EXTRACT PROVIDED |
BEGIN
Federal Rule of Civil Procedure 56(c) provides that summary judgment "should be rendered if the pleadings, the discovery and disclosure materials on file, and any affidavits show that there is no genuine issue as to any material fact and that the movant is entitled to judgment as a matter of law." Fed.R.Civ.P. 56(c)(2). The Supreme Court has clarified that this does not mean that any factual dispute will defeat the motion. "By its very terms, this standard provides that the mere existence of some alleged factual dispute between the parties will not defeat an otherwise properly supported motion for summary judgment; the requirement is that there be no genuine issue of material fact." Anderson v. Liberty Lobby, Inc., 477 U.S. 242, 247-48 (1986) (emphasis in original). Whether a fact is material depends upon the substantive law. See id.

"A party opposing a properly supported motion for summary judgment 'may not rest upon the mere allegations or denials of [his] pleadings,' but rather must 'set forth specific facts showing that there is a genuine issue for trial.'" Bouchat v. Baltimore Ravens Football Club, Inc., 346 F.3d 514, 522 (4th Cir. 2003) (alteration in original) (quoting Fed.R.Civ.P. 56(e)). The court must "view the facts and draw reasonable inferences 'in the light most favorable to the party opposing the [summary judgment] motion,'" Scott v. Harris, 550 U.S. 372, 378 (2007) (alteration in original) (quoting United States v. Diebold, 369 U.S. 654, 655 (1962)), but the court also must abide by the "affirmative obligation of the trial judge to prevent factually unsupported claims and defenses from proceeding to trial." Drewitt v. Pratt, 999 F.2d 774, 778-79 (4th Cir. 1993) (internal quotation marks omitted).
END
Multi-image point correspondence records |
BEGIN
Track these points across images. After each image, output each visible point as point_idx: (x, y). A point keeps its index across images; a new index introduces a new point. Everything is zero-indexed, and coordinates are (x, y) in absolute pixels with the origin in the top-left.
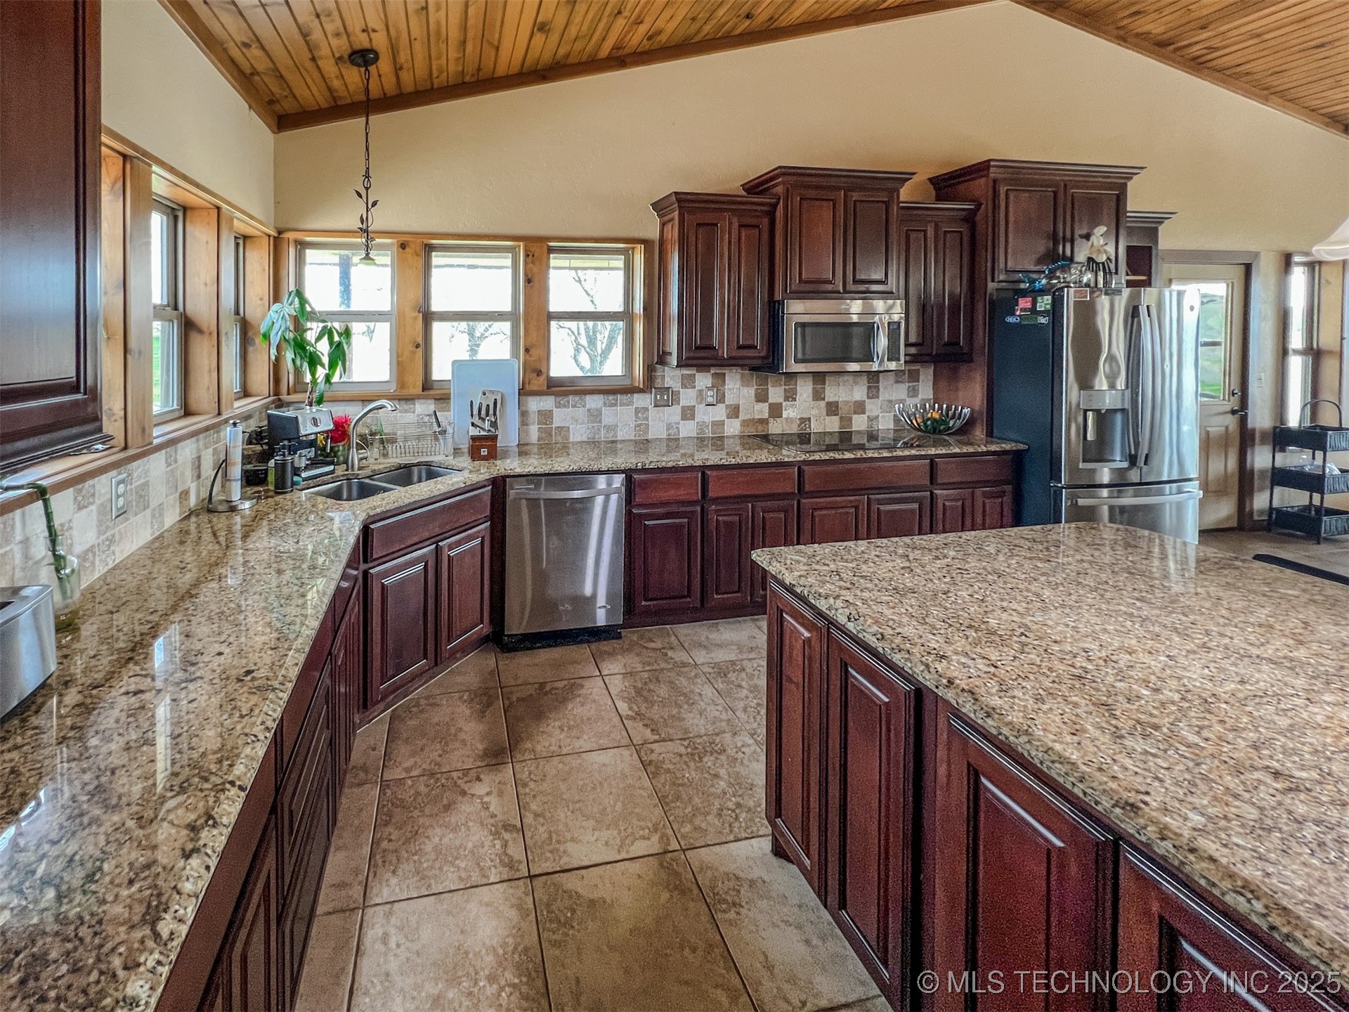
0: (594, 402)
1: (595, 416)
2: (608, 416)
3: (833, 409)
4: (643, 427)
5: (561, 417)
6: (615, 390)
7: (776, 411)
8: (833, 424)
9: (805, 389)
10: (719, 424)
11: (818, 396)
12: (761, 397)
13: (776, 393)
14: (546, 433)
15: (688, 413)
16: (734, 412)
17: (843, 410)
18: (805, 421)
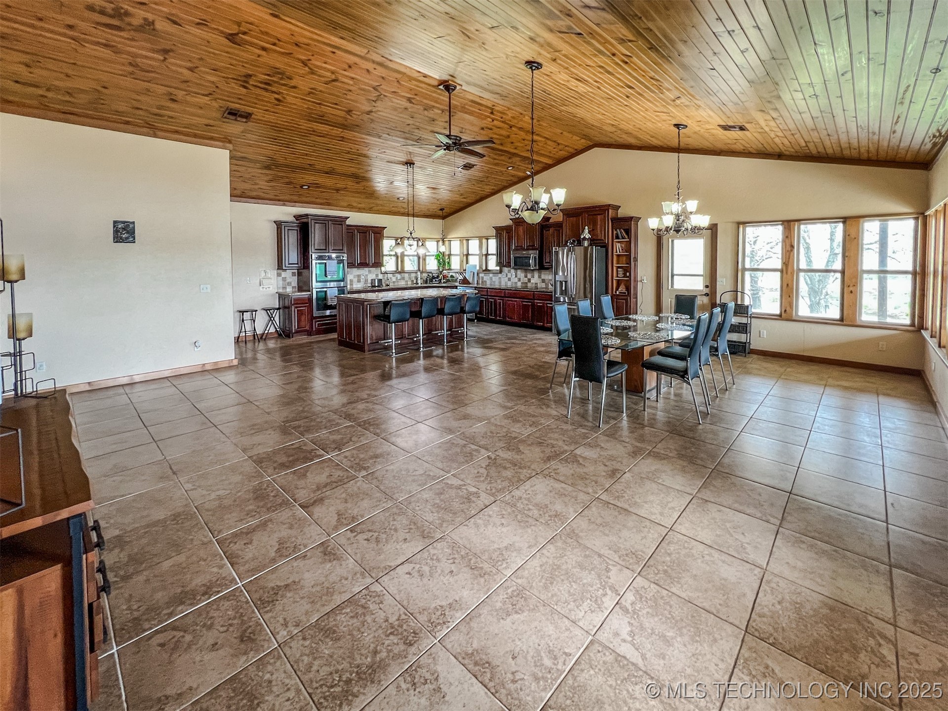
0: (491, 275)
1: (491, 279)
2: (494, 279)
3: (543, 281)
4: (500, 282)
5: (485, 278)
6: (495, 273)
7: (529, 280)
8: (543, 285)
9: (536, 274)
10: (516, 283)
11: (540, 277)
12: (526, 277)
13: (529, 276)
14: (482, 282)
15: (509, 279)
16: (519, 280)
17: (547, 282)
18: (536, 284)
END
SET OF TASKS |
1. Reproduce the records verbatim from their beginning through the line containing "12: (761, 397)", including that line, and omit the pictures from your reproduction.
2. Continue the passage on the summary judgment standard from the point at which it ends.

ANSWERS |
1.
Track these points across images. After each image, output each visible point as point_idx: (x, y). A point keeps its index across images; a new index introduces a new point. Everything is zero-indexed, and coordinates are (x, y) in absolute pixels with the origin in the top-left.
0: (594, 402)
1: (595, 416)
2: (608, 416)
3: (833, 409)
4: (643, 427)
5: (561, 417)
6: (615, 390)
7: (776, 411)
8: (833, 424)
9: (805, 389)
10: (719, 424)
11: (818, 396)
12: (761, 397)

2.
II. Statute of Limitations

Claims of federal securities fraud are governed by the statute of limitations set forth in 28 U.S.C. § 1658(b). The five-year statute of repose in § 1658(b)(2) bars all of Ms. Dale's claims as to any misrepresentations or other alleged illegal acts that occurred prior to November 24, 2004, five years before the complaint was filed. Moreover, the two-year limitations period in § 1658(b)(1) begins to run when the facts constituting the violation are actually discovered by the plaintiff, or would have been discovered by "a reasonably diligent plaintiff". Merck Co., Inc. v. Reynolds, ___ U.S. ___, 130 S. Ct. 1784, 1798 (2010).

§ 1658(b) provides that:

[A] private right of action that involves a claim of fraud, deceit, manipulation, or contrivance in contravention of a regulatory requirement concerning the securities laws, as defined in section 3(a)(47) of the Securities Exchange Act of 1934 ( 15 U.S.C. 78c(a)(47)), may be brought not later than the earlier of —
(1) 2 years after the discovery of the facts constituting violation; or
(2) 5 years after such violation.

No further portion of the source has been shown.